TASK REQUIREMENTS
Please reproduce the data exactly, though every picture must stay out.

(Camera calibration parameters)
Segment Open

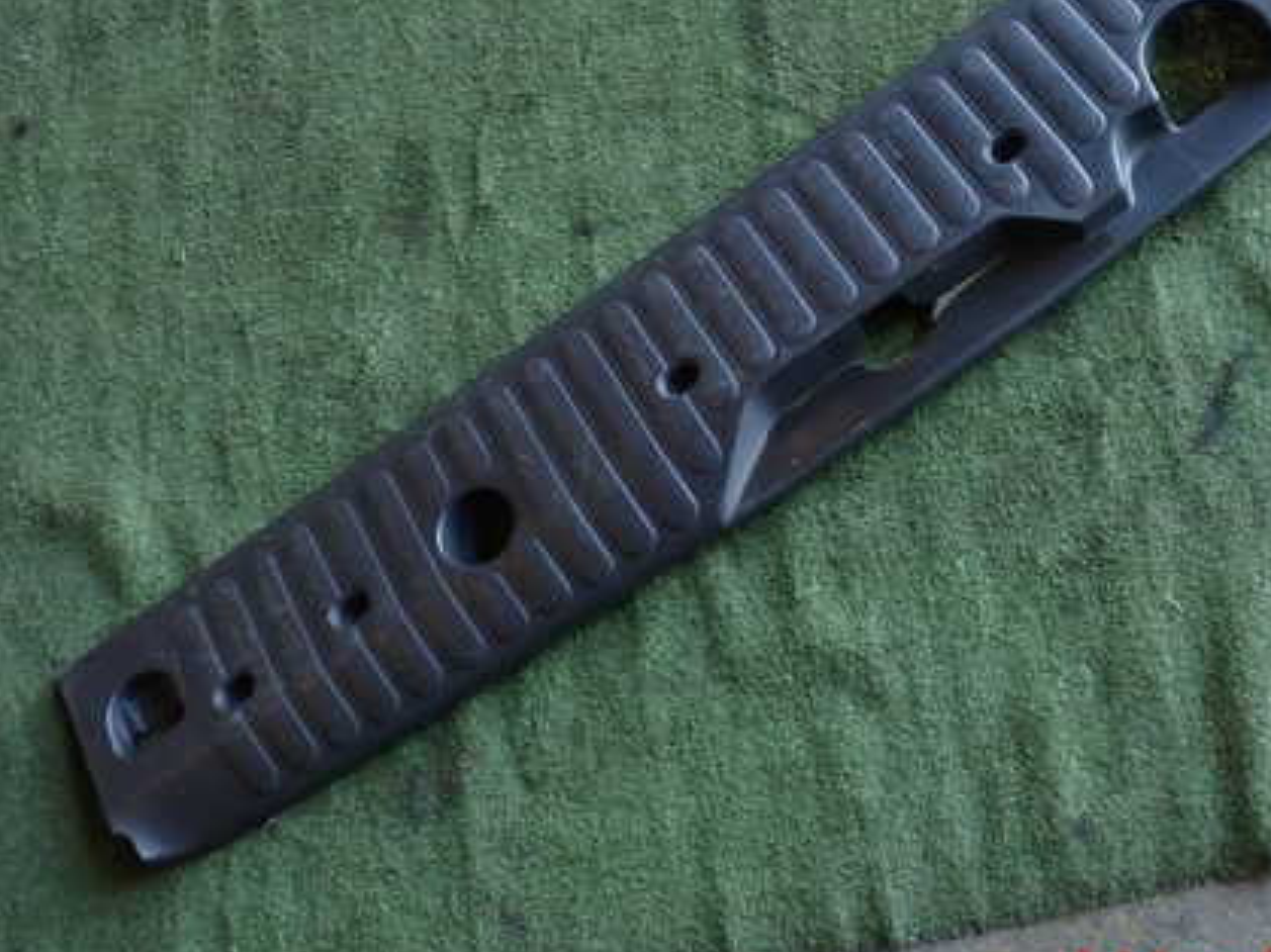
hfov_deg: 43.2
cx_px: 852
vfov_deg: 33.4
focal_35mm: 43
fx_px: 1578
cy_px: 337
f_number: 2.3
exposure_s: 1/50
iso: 200
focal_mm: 5.4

Segment Closed

ANSWER BELOW
hfov_deg: 43.2
cx_px: 852
vfov_deg: 33.4
focal_35mm: 43
fx_px: 1578
cy_px: 337
f_number: 2.3
exposure_s: 1/50
iso: 200
focal_mm: 5.4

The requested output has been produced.